→ **Task description**
Restate the listing word for word; omit the images.

→ **Data**
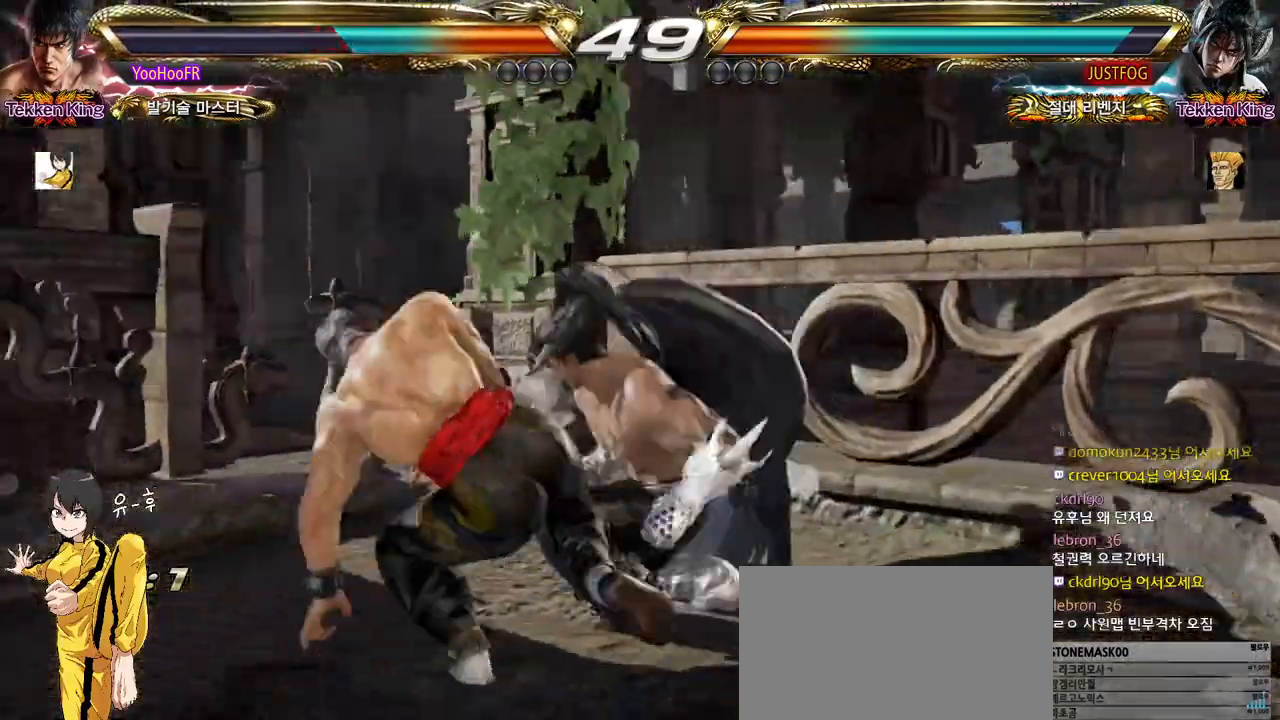
{"buttons": [], "left_stick": "center", "events": [[117, "left_stick", "left"], [200, "left_stick", "center"], [267, "left_stick", "left"], [350, "CIRCLE", "down"], [400, "left_stick", "center"], [417, "CROSS", "down"], [467, "CIRCLE", "up"], [500, "CROSS", "up"]]}
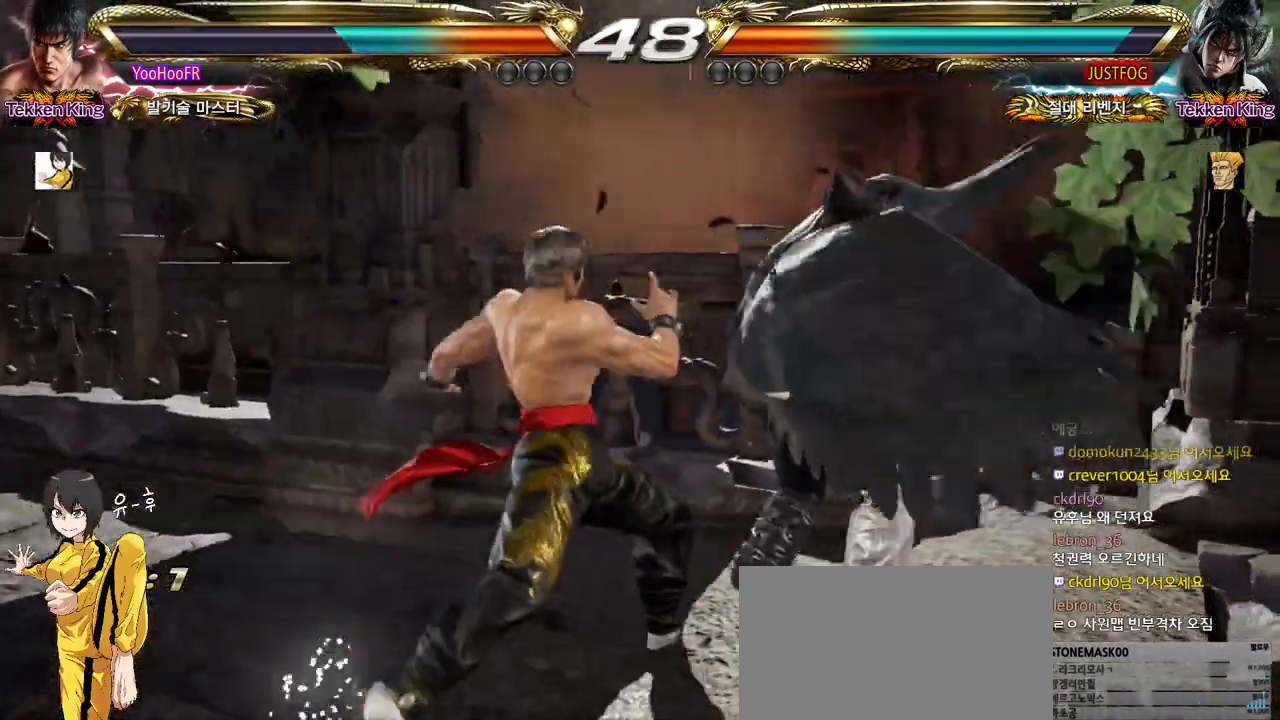
{"buttons": ["CROSS"], "left_stick": "center", "events": [[50, "CROSS", "down"], [100, "CROSS", "up"], [167, "CROSS", "down"], [250, "CROSS", "up"], [317, "CROSS", "down"], [367, "CROSS", "up"], [450, "CROSS", "down"]]}
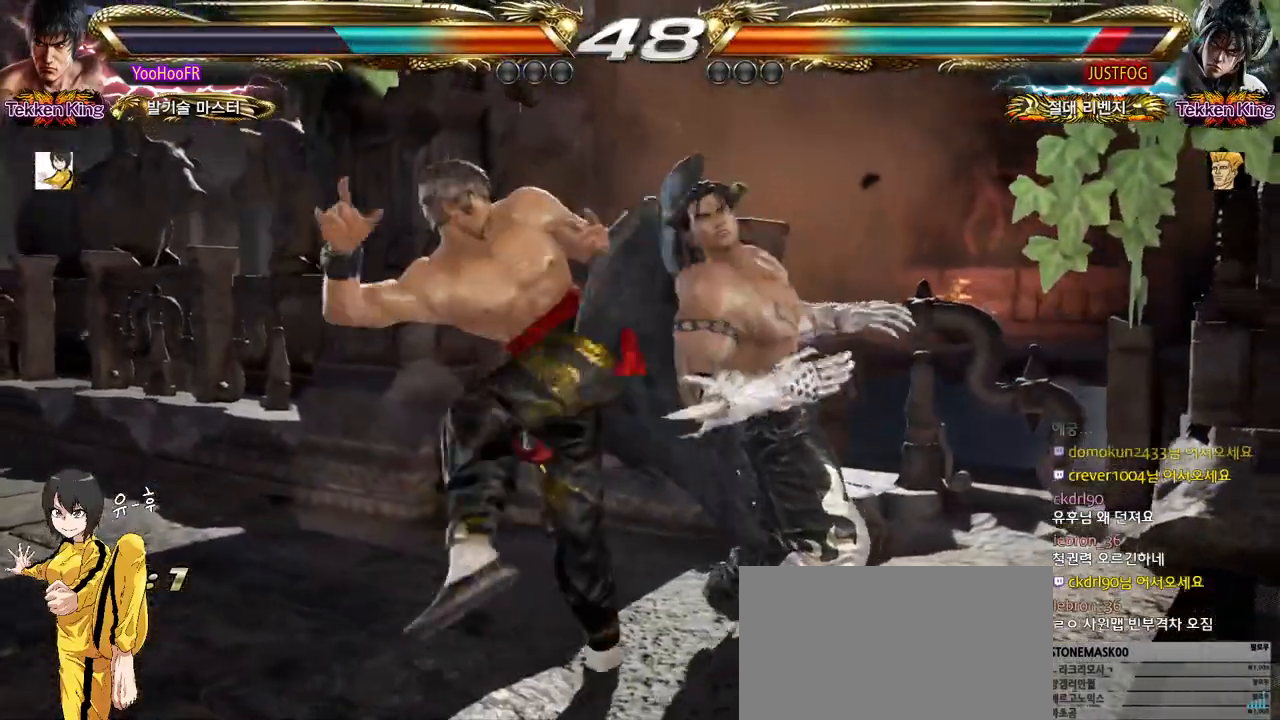
{"buttons": ["TRIANGLE"], "left_stick": "center", "events": [[83, "CROSS", "up"], [150, "TRIANGLE", "down"]]}
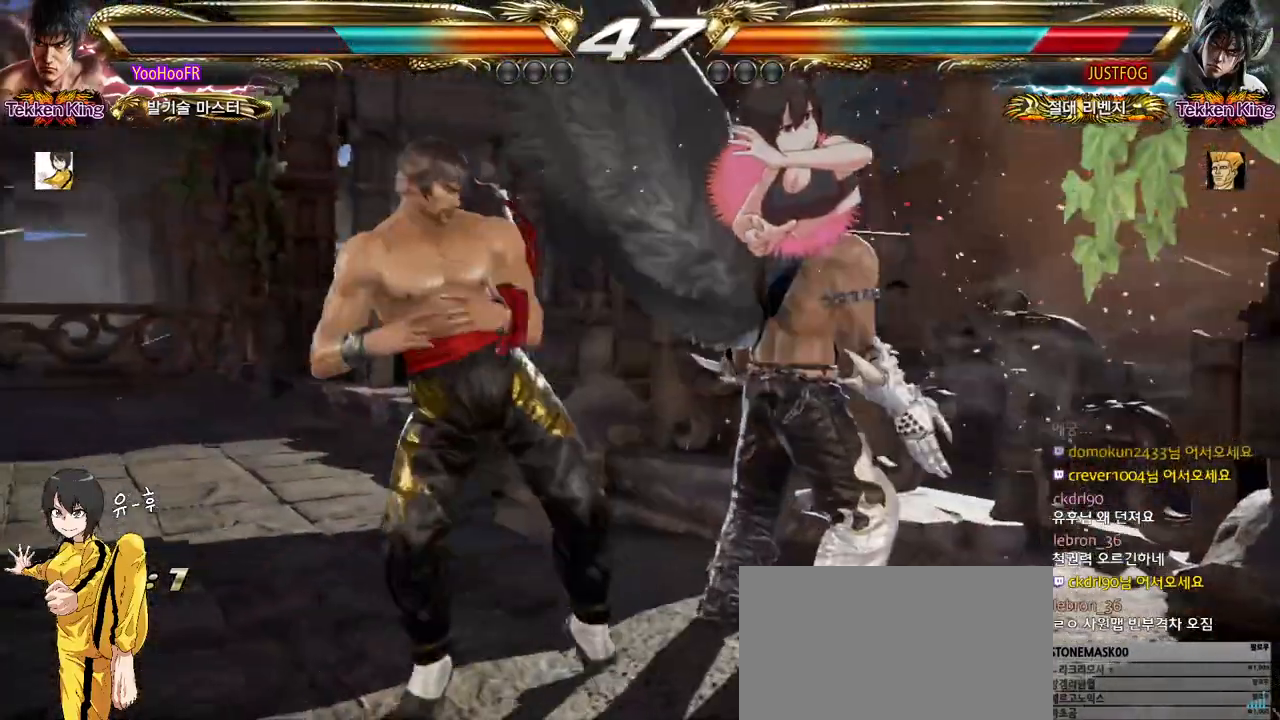
{"buttons": ["TRIANGLE"], "left_stick": "center", "events": [[33, "left_stick", "right"], [67, "SQUARE", "down"], [183, "SQUARE", "up"], [450, "left_stick", "center"]]}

→ **Exercise result**
{"buttons": [], "left_stick": "center", "events": [[117, "left_stick", "left"], [200, "left_stick", "center"], [267, "left_stick", "left"], [350, "CIRCLE", "down"], [400, "left_stick", "center"], [417, "CROSS", "down"], [467, "CIRCLE", "up"], [500, "CROSS", "up"]]}
{"buttons": ["CROSS"], "left_stick": "center", "events": [[50, "CROSS", "down"], [100, "CROSS", "up"], [167, "CROSS", "down"], [250, "CROSS", "up"], [317, "CROSS", "down"], [367, "CROSS", "up"], [450, "CROSS", "down"]]}
{"buttons": ["TRIANGLE"], "left_stick": "center", "events": [[83, "CROSS", "up"], [150, "TRIANGLE", "down"]]}
{"buttons": ["TRIANGLE"], "left_stick": "center", "events": [[33, "left_stick", "right"], [67, "SQUARE", "down"], [183, "SQUARE", "up"], [450, "left_stick", "center"]]}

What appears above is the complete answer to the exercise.